Von der Redaktion
Was sind die großen Weltreligionen unserer Zeit? Die Antwort auf die Frage hängt wohl zumindest teilweise von der Definition des Begriffs „Weltreligion“ ab. Weltreligionen zeichnen sich durch die hohe Anzahl ihrer Anhänger, ihre überregionale Verbreitung oder ihren universalen Anspruch aus. Obwohl es unterschiedliche Meinungen über ihre Anzahl gibt, werden fünf Religionen im Allgemeinen mit dem Prädikat „Weltreligion“ versehen: Buddhismus, Christentum, Hinduismus, Islam und Judentum.
Von den fünf genannten Religionen hat das Christentum mit 2,2 Milliarden Menschen die größte zahlenmäßige Vertretung. Mit „nur“ fünfzehn Millionen Anhängern scheint das Judentum dagegen überbewertet zu sein, doch als Teil der Grundlage des Christentums verdient das Judentum durchaus seine Bezeichnung als Weltreligion.
Es gibt eine sechste Weltreligion, die als solche bis heute weitgehend unerkannt geblieben ist. In diesem „Darwin-Jahr“ stellen wir die Frage, ob nicht der Glaube an die Evolution seinen verdienten Platz unter den großen Religionen unserer Zeit einnehmen sollte. Die Evolution erfüllt zweifelsohne die Voraussetzungen für die Bezeichnung als Weltreligion. Hinsichtlich der Anzahl ihrer Anhänger kann sie sich mit den größten Religionen messen lassen. Sie hat nicht nur überregionale, sondern gar weltweite Bedeutung und „erhebt“ einen universalen Anspruch auf das moderne Bildungswesen.
Hinzu kommt, dass die Evolutionstheorie einen wichtigen Aspekt einer Religion aufweist: Ohne eindeutige Beweise „glaubt“ man an bestimmte „Sachverhalte“, die in einigen Fällen sogar naturwissenschaftlichen Gesetzen widersprechen. Das auffälligste Beispiel hierfür ist das Gesetz der Biogenese. Dieses Gesetz besagt, das Leben nur von bereits bestehendem Leben erzeugt werden kann, wie die Experimente von Louis Pasteur im 19. Jahrhundert gezeigt haben.
Niemand war Zeuge des „Urknalls“, noch gibt es unwiderlegbare Beweise dafür, doch er soll stattgefunden haben. Niemand weiß, wie die Materie von selbst bzw. aus dem Nichts entstanden sein soll, doch so soll es gewesen sein. Niemand konnte in den letzten 150 Jahren einen Nachweis erbringen, der die allmähliche Veränderung einer Lebensform in eine andere bzw. in eine neue bestätigt, doch die Evolution soll ein kontinuierlicher Prozess und deshalb auch heute im Gange sein.
Ernst Mayr zufolge „verwirft der Darwinismus alle übernatürlichen Phänomene und Ursachen“ („Darwin’s Influence on Modern Thought“, Scientific American, (Juli 2000, Seite 83). Doch der Darwinismus selbst ist auf eine naturwissenschaftlich nicht nachweisbare Erklärung für den Ursprung der Materie und des Lebens angewiesen. Der Physiker Paul Davies beschrieb den Urknall einst als „wahrhaftiges Wunder, das naturwissenschaftliche Prinzipien übersteigt“ (The Edge of Infinity, New York, Verlag Simon und Schuster, 1981, Seite 161).

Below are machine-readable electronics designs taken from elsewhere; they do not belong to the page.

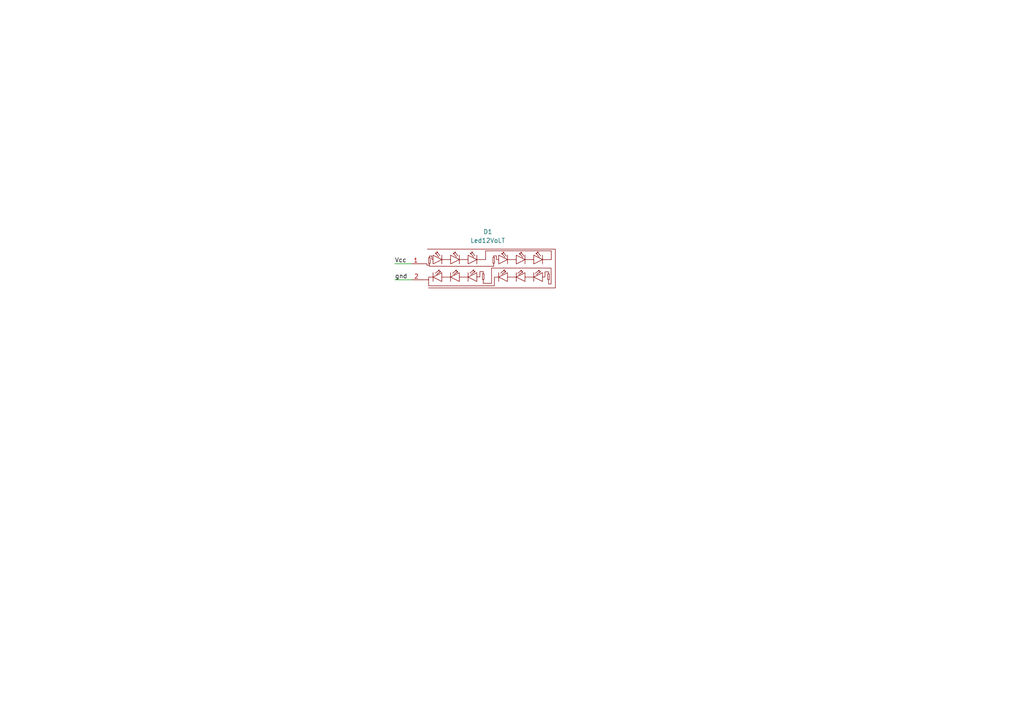
<source format=kicad_sch>
(kicad_sch (version 20211123) (generator eeschema)

  (uuid aca06bb9-83ff-42a0-960b-7257dbfb40c1)

  (paper "A4")

  


  (wire (pts (xy 114.4778 76.5048) (xy 119.3292 76.5048))
    (stroke (width 0) (type default) (color 0 0 0 0))
    (uuid a9723d88-0c56-4f47-9151-582643196ad1)
  )
  (wire (pts (xy 114.5286 81.153) (xy 119.507 81.153))
    (stroke (width 0) (type default) (color 0 0 0 0))
    (uuid ac3b166f-1536-4c5d-ae13-e5f77b38abec)
  )

  (label "Vcc" (at 114.4778 76.5048 0)
    (effects (font (size 1.27 1.27)) (justify left bottom))
    (uuid ae501172-feb1-41e5-9d2e-c0d70e44c37f)
  )
  (label "gnd" (at 114.5286 81.153 0)
    (effects (font (size 1.27 1.27)) (justify left bottom))
    (uuid c476bf03-47b4-4935-ba70-8f287fa514d1)
  )

  (symbol (lib_id "MPM-90-12:Led12VoLT") (at 134.493 90.5256 0) (unit 1)
    (in_bom yes) (on_board yes) (fields_autoplaced)
    (uuid 7b1e2840-05ed-4ab1-99c6-a61b01796bfa)
    (property "Reference" "D1" (id 0) (at 141.478 67.2338 0))
    (property "Value" "Led12VoLT" (id 1) (at 141.478 69.7738 0))
    (property "Footprint" "MPM-90-12:Led_12_Volt" (id 2) (at 134.493 90.5256 0)
      (effects (font (size 1.27 1.27)) hide)
    )
    (property "Datasheet" "" (id 3) (at 134.493 90.5256 0)
      (effects (font (size 1.27 1.27)) hide)
    )
    (pin "1" (uuid eced870c-a70a-4e64-9efb-f07e79e68e43))
    (pin "2" (uuid b3c8d283-b5e7-4a94-a697-228bb6890361))
  )

  (sheet_instances
    (path "/" (page "1"))
  )

  (symbol_instances
    (path "/7b1e2840-05ed-4ab1-99c6-a61b01796bfa"
      (reference "D1") (unit 1) (value "Led12VoLT") (footprint "MPM-90-12:Led_12_Volt")
    )
  )
)

</source>
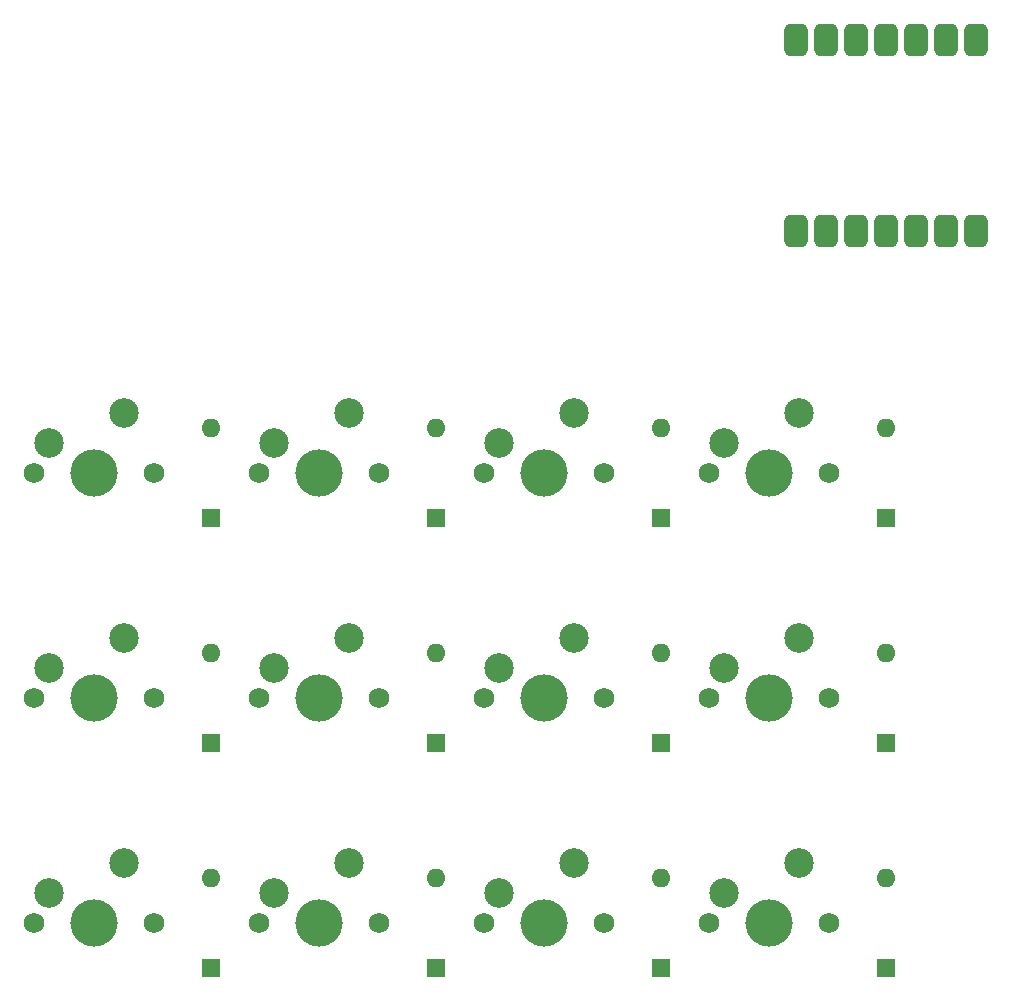
<source format=gbr>
%TF.GenerationSoftware,KiCad,Pcbnew,8.0.5*%
%TF.CreationDate,2024-10-21T21:03:58+03:00*%
%TF.ProjectId,hackpad1,6861636b-7061-4643-912e-6b696361645f,rev?*%
%TF.SameCoordinates,Original*%
%TF.FileFunction,Soldermask,Top*%
%TF.FilePolarity,Negative*%
%FSLAX46Y46*%
G04 Gerber Fmt 4.6, Leading zero omitted, Abs format (unit mm)*
G04 Created by KiCad (PCBNEW 8.0.5) date 2024-10-21 21:03:58*
%MOMM*%
%LPD*%
G01*
G04 APERTURE LIST*
G04 Aperture macros list*
%AMRoundRect*
0 Rectangle with rounded corners*
0 $1 Rounding radius*
0 $2 $3 $4 $5 $6 $7 $8 $9 X,Y pos of 4 corners*
0 Add a 4 corners polygon primitive as box body*
4,1,4,$2,$3,$4,$5,$6,$7,$8,$9,$2,$3,0*
0 Add four circle primitives for the rounded corners*
1,1,$1+$1,$2,$3*
1,1,$1+$1,$4,$5*
1,1,$1+$1,$6,$7*
1,1,$1+$1,$8,$9*
0 Add four rect primitives between the rounded corners*
20,1,$1+$1,$2,$3,$4,$5,0*
20,1,$1+$1,$4,$5,$6,$7,0*
20,1,$1+$1,$6,$7,$8,$9,0*
20,1,$1+$1,$8,$9,$2,$3,0*%
G04 Aperture macros list end*
%ADD10C,1.750000*%
%ADD11C,4.000000*%
%ADD12C,2.500000*%
%ADD13RoundRect,0.500000X-0.500000X0.875000X-0.500000X-0.875000X0.500000X-0.875000X0.500000X0.875000X0*%
%ADD14R,1.600000X1.600000*%
%ADD15C,1.600000*%
%ADD16O,1.600000X1.600000*%
G04 APERTURE END LIST*
D10*
%TO.C,S2*%
X118427500Y-78581250D03*
D11*
X123507500Y-78581250D03*
D10*
X128587500Y-78581250D03*
D12*
X119697500Y-76041250D03*
X126047500Y-73501250D03*
%TD*%
D10*
%TO.C,S3*%
X137477500Y-78581250D03*
D11*
X142557500Y-78581250D03*
D10*
X147637500Y-78581250D03*
D12*
X138747500Y-76041250D03*
X145097500Y-73501250D03*
%TD*%
D10*
%TO.C,S11*%
X156527500Y-97631250D03*
D11*
X161607500Y-97631250D03*
D10*
X166687500Y-97631250D03*
D12*
X157797500Y-95091250D03*
X164147500Y-92551250D03*
%TD*%
D10*
%TO.C,S10*%
X156527500Y-116681250D03*
D11*
X161607500Y-116681250D03*
D10*
X166687500Y-116681250D03*
D12*
X157797500Y-114141250D03*
X164147500Y-111601250D03*
%TD*%
D13*
%TO.C,U2*%
X179070000Y-41941250D03*
D14*
X179070000Y-42386250D03*
D13*
X176530000Y-41941250D03*
D15*
X176530000Y-42386250D03*
D13*
X173990000Y-41941250D03*
D15*
X173990000Y-42386250D03*
D13*
X171450000Y-41941250D03*
D15*
X171450000Y-42386250D03*
D13*
X168910000Y-41941250D03*
D15*
X168910000Y-42386250D03*
D13*
X166370000Y-41941250D03*
D15*
X166370000Y-42386250D03*
D13*
X163830000Y-41941250D03*
D15*
X163830000Y-42386250D03*
X163830000Y-57626250D03*
D13*
X163830000Y-58106250D03*
D15*
X166370000Y-57626250D03*
D13*
X166370000Y-58106250D03*
D15*
X168910000Y-57626250D03*
D13*
X168910000Y-58106250D03*
D15*
X171450000Y-57626250D03*
D13*
X171450000Y-58106250D03*
D15*
X173990000Y-57626250D03*
D13*
X173990000Y-58106250D03*
D15*
X176530000Y-57626250D03*
D13*
X176530000Y-58106250D03*
D15*
X179070000Y-57626250D03*
D13*
X179070000Y-58106250D03*
%TD*%
D10*
%TO.C,S1*%
X99377500Y-78581250D03*
D11*
X104457500Y-78581250D03*
D10*
X109537500Y-78581250D03*
D12*
X100647500Y-76041250D03*
X106997500Y-73501250D03*
%TD*%
D10*
%TO.C,S6*%
X137477500Y-97631250D03*
D11*
X142557500Y-97631250D03*
D10*
X147637500Y-97631250D03*
D12*
X138747500Y-95091250D03*
X145097500Y-92551250D03*
%TD*%
D10*
%TO.C,S7*%
X99377500Y-116681250D03*
D11*
X104457500Y-116681250D03*
D10*
X109537500Y-116681250D03*
D12*
X100647500Y-114141250D03*
X106997500Y-111601250D03*
%TD*%
D10*
%TO.C,S5*%
X118427500Y-97631250D03*
D11*
X123507500Y-97631250D03*
D10*
X128587500Y-97631250D03*
D12*
X119697500Y-95091250D03*
X126047500Y-92551250D03*
%TD*%
D10*
%TO.C,S9*%
X137477500Y-116681250D03*
D11*
X142557500Y-116681250D03*
D10*
X147637500Y-116681250D03*
D12*
X138747500Y-114141250D03*
X145097500Y-111601250D03*
%TD*%
D10*
%TO.C,S4*%
X99377500Y-97631250D03*
D11*
X104457500Y-97631250D03*
D10*
X109537500Y-97631250D03*
D12*
X100647500Y-95091250D03*
X106997500Y-92551250D03*
%TD*%
D10*
%TO.C,S8*%
X118427500Y-116681250D03*
D11*
X123507500Y-116681250D03*
D10*
X128587500Y-116681250D03*
D12*
X119697500Y-114141250D03*
X126047500Y-111601250D03*
%TD*%
D10*
%TO.C,S12*%
X156527500Y-78581250D03*
D11*
X161607500Y-78581250D03*
D10*
X166687500Y-78581250D03*
D12*
X157797500Y-76041250D03*
X164147500Y-73501250D03*
%TD*%
D14*
%TO.C,D10*%
X171450000Y-120491250D03*
D16*
X171450000Y-112871250D03*
%TD*%
D14*
%TO.C,D3*%
X152400000Y-82391250D03*
D16*
X152400000Y-74771250D03*
%TD*%
D14*
%TO.C,D7*%
X114300000Y-120491250D03*
D16*
X114300000Y-112871250D03*
%TD*%
D14*
%TO.C,D4*%
X114300000Y-101441250D03*
D16*
X114300000Y-93821250D03*
%TD*%
D14*
%TO.C,D11*%
X171450000Y-101441250D03*
D16*
X171450000Y-93821250D03*
%TD*%
D14*
%TO.C,D5*%
X133350000Y-101441250D03*
D16*
X133350000Y-93821250D03*
%TD*%
D14*
%TO.C,D6*%
X152400000Y-101441250D03*
D16*
X152400000Y-93821250D03*
%TD*%
D14*
%TO.C,D2*%
X133350000Y-82391250D03*
D16*
X133350000Y-74771250D03*
%TD*%
D14*
%TO.C,D12*%
X171450000Y-82391250D03*
D16*
X171450000Y-74771250D03*
%TD*%
D14*
%TO.C,D9*%
X152400000Y-120491250D03*
D16*
X152400000Y-112871250D03*
%TD*%
D14*
%TO.C,D1*%
X114300000Y-82391250D03*
D16*
X114300000Y-74771250D03*
%TD*%
D14*
%TO.C,D8*%
X133350000Y-120491250D03*
D16*
X133350000Y-112871250D03*
%TD*%
M02*

</source>
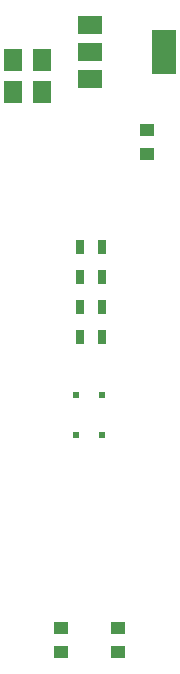
<source format=gbp>
G04 #@! TF.FileFunction,Paste,Bot*
%FSLAX46Y46*%
G04 Gerber Fmt 4.6, Leading zero omitted, Abs format (unit mm)*
G04 Created by KiCad (PCBNEW 4.0.7-e2-6376~58~ubuntu16.04.1) date Tue Sep 12 20:01:57 2017*
%MOMM*%
%LPD*%
G01*
G04 APERTURE LIST*
%ADD10C,0.100000*%
%ADD11R,2.000000X3.800000*%
%ADD12R,2.000000X1.500000*%
%ADD13R,1.250000X1.000000*%
%ADD14R,1.500000X1.950000*%
%ADD15R,0.700000X1.300000*%
%ADD16R,0.500000X0.500000*%
G04 APERTURE END LIST*
D10*
D11*
X82398000Y-59690000D03*
D12*
X76098000Y-59690000D03*
X76098000Y-57390000D03*
X76098000Y-61990000D03*
D13*
X80899000Y-66310000D03*
X80899000Y-68310000D03*
D14*
X69596000Y-60347000D03*
X69596000Y-63097000D03*
X72009000Y-60347000D03*
X72009000Y-63097000D03*
D13*
X78486000Y-108474000D03*
X78486000Y-110474000D03*
X73660000Y-108474000D03*
X73660000Y-110474000D03*
D15*
X75250000Y-81280000D03*
X77150000Y-81280000D03*
X75250000Y-78740000D03*
X77150000Y-78740000D03*
X75250000Y-83820000D03*
X77150000Y-83820000D03*
X77150000Y-76200000D03*
X75250000Y-76200000D03*
D16*
X77150000Y-88700000D03*
X74950000Y-88700000D03*
X77150000Y-92100000D03*
X74950000Y-92100000D03*
M02*

</source>
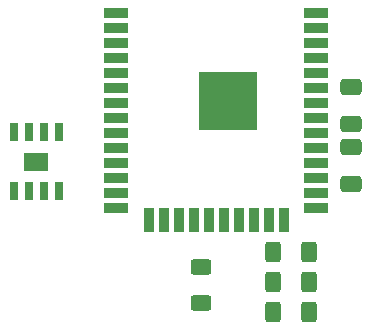
<source format=gbr>
%TF.GenerationSoftware,KiCad,Pcbnew,(6.0.7)*%
%TF.CreationDate,2022-10-29T10:50:57-05:00*%
%TF.ProjectId,BlastGate R2,426c6173-7447-4617-9465-2052322e6b69,rev?*%
%TF.SameCoordinates,Original*%
%TF.FileFunction,Paste,Bot*%
%TF.FilePolarity,Positive*%
%FSLAX46Y46*%
G04 Gerber Fmt 4.6, Leading zero omitted, Abs format (unit mm)*
G04 Created by KiCad (PCBNEW (6.0.7)) date 2022-10-29 10:50:57*
%MOMM*%
%LPD*%
G01*
G04 APERTURE LIST*
G04 Aperture macros list*
%AMRoundRect*
0 Rectangle with rounded corners*
0 $1 Rounding radius*
0 $2 $3 $4 $5 $6 $7 $8 $9 X,Y pos of 4 corners*
0 Add a 4 corners polygon primitive as box body*
4,1,4,$2,$3,$4,$5,$6,$7,$8,$9,$2,$3,0*
0 Add four circle primitives for the rounded corners*
1,1,$1+$1,$2,$3*
1,1,$1+$1,$4,$5*
1,1,$1+$1,$6,$7*
1,1,$1+$1,$8,$9*
0 Add four rect primitives between the rounded corners*
20,1,$1+$1,$2,$3,$4,$5,0*
20,1,$1+$1,$4,$5,$6,$7,0*
20,1,$1+$1,$6,$7,$8,$9,0*
20,1,$1+$1,$8,$9,$2,$3,0*%
G04 Aperture macros list end*
%ADD10RoundRect,0.250000X0.625000X-0.400000X0.625000X0.400000X-0.625000X0.400000X-0.625000X-0.400000X0*%
%ADD11RoundRect,0.250000X0.650000X-0.412500X0.650000X0.412500X-0.650000X0.412500X-0.650000X-0.412500X0*%
%ADD12R,0.802000X1.505000*%
%ADD13R,2.101200X1.567800*%
%ADD14R,2.000000X0.900000*%
%ADD15R,0.900000X2.000000*%
%ADD16R,5.000000X5.000000*%
%ADD17RoundRect,0.250000X-0.400000X-0.625000X0.400000X-0.625000X0.400000X0.625000X-0.400000X0.625000X0*%
%ADD18RoundRect,0.250000X-0.650000X0.412500X-0.650000X-0.412500X0.650000X-0.412500X0.650000X0.412500X0*%
G04 APERTURE END LIST*
D10*
%TO.C,R6*%
X196850000Y-88190000D03*
X196850000Y-85090000D03*
%TD*%
D11*
%TO.C,C11*%
X209550000Y-72962500D03*
X209550000Y-69837500D03*
%TD*%
D12*
%TO.C,U1*%
X180975000Y-73702500D03*
X182245000Y-73702500D03*
X183515000Y-73702500D03*
X184785000Y-73702500D03*
X184785000Y-78697500D03*
X183515000Y-78697500D03*
X182245000Y-78697500D03*
X180975000Y-78697500D03*
D13*
X182880000Y-76200000D03*
%TD*%
D14*
%TO.C,U2*%
X206620000Y-63595000D03*
X206620000Y-64865000D03*
X206620000Y-66135000D03*
X206620000Y-67405000D03*
X206620000Y-68675000D03*
X206620000Y-69945000D03*
X206620000Y-71215000D03*
X206620000Y-72485000D03*
X206620000Y-73755000D03*
X206620000Y-75025000D03*
X206620000Y-76295000D03*
X206620000Y-77565000D03*
X206620000Y-78835000D03*
X206620000Y-80105000D03*
D15*
X203835000Y-81105000D03*
X202565000Y-81105000D03*
X201295000Y-81105000D03*
X200025000Y-81105000D03*
X198755000Y-81105000D03*
X197485000Y-81105000D03*
X196215000Y-81105000D03*
X194945000Y-81105000D03*
X193675000Y-81105000D03*
X192405000Y-81105000D03*
D14*
X189620000Y-80105000D03*
X189620000Y-78835000D03*
X189620000Y-77565000D03*
X189620000Y-76295000D03*
X189620000Y-75025000D03*
X189620000Y-73755000D03*
X189620000Y-72485000D03*
X189620000Y-71215000D03*
X189620000Y-69945000D03*
X189620000Y-68675000D03*
X189620000Y-67405000D03*
X189620000Y-66135000D03*
X189620000Y-64865000D03*
X189620000Y-63595000D03*
D16*
X199120000Y-71095000D03*
%TD*%
D17*
%TO.C,R8*%
X202920000Y-88900000D03*
X206020000Y-88900000D03*
%TD*%
%TO.C,R10*%
X202920000Y-83820000D03*
X206020000Y-83820000D03*
%TD*%
%TO.C,R9*%
X202920000Y-86360000D03*
X206020000Y-86360000D03*
%TD*%
D18*
%TO.C,C2*%
X209550000Y-74917500D03*
X209550000Y-78042500D03*
%TD*%
M02*

</source>
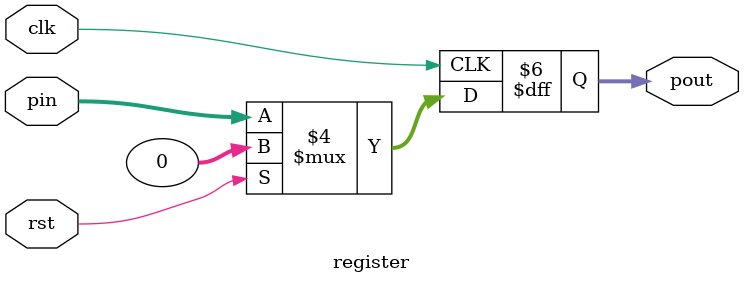
<source format=sv>
module register(clk,rst,pin, pout);
    input clk,rst;
    input [31:0] pin;
    output [31:0] pout;
    reg [31:0] pout = 32'd0;
    always @(posedge clk) begin
        if(rst)
            pout <= 32'd0;
        else
            pout <= pin;
    end
endmodule
</source>
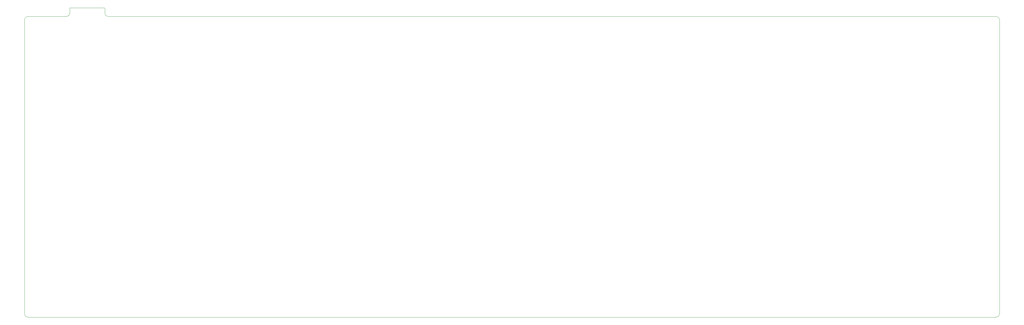
<source format=gbr>
G04 #@! TF.GenerationSoftware,KiCad,Pcbnew,(5.1.4)-1*
G04 #@! TF.CreationDate,2021-12-27T14:47:33+01:00*
G04 #@! TF.ProjectId,CrowMiniMk2,43726f77-4d69-46e6-994d-6b322e6b6963,rev?*
G04 #@! TF.SameCoordinates,Original*
G04 #@! TF.FileFunction,Profile,NP*
%FSLAX46Y46*%
G04 Gerber Fmt 4.6, Leading zero omitted, Abs format (unit mm)*
G04 Created by KiCad (PCBNEW (5.1.4)-1) date 2021-12-27 14:47:33*
%MOMM*%
%LPD*%
G04 APERTURE LIST*
%ADD10C,0.050000*%
G04 APERTURE END LIST*
D10*
X34290000Y-32512000D02*
X34290000Y-30988000D01*
X324104000Y-33528000D02*
X35306000Y-33528000D01*
X325374000Y-130302000D02*
X325374000Y-34798000D01*
X9398000Y-131572000D02*
X324104000Y-131572000D01*
X8128000Y-34798000D02*
X8128000Y-130302000D01*
X22860000Y-32512000D02*
X22860000Y-30988000D01*
X9398000Y-33528000D02*
X21844000Y-33528000D01*
X34036000Y-30734000D02*
X23114000Y-30734000D01*
X22860000Y-30988000D02*
G75*
G02X23114000Y-30734000I254000J0D01*
G01*
X34036000Y-30734000D02*
G75*
G02X34290000Y-30988000I0J-254000D01*
G01*
X35306000Y-33528000D02*
G75*
G02X34290000Y-32512000I0J1016000D01*
G01*
X22860000Y-32512000D02*
G75*
G02X21844000Y-33528000I-1016000J0D01*
G01*
X9398000Y-131572000D02*
G75*
G02X8128000Y-130302000I0J1270000D01*
G01*
X325374000Y-130302000D02*
G75*
G02X324104000Y-131572000I-1270000J0D01*
G01*
X324104000Y-33528000D02*
G75*
G02X325374000Y-34798000I0J-1270000D01*
G01*
X8128000Y-34798000D02*
G75*
G02X9398000Y-33528000I1270000J0D01*
G01*
M02*

</source>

Der überzeugte Evolutionist Richard Dawkins räumte vor Jahren ein: „Freilich können wir nicht beweisen, dass es keinen Gott gibt“ (Science and Christian Belief, 1994, Band 7, Seite 47). Noch kann man beweisen, dass die Evolution stattgefunden hat. Nach 150 Jahren nimmt sie ihren Platz als eine der größten Weltreligionen in der Menschheitsgeschichte ein.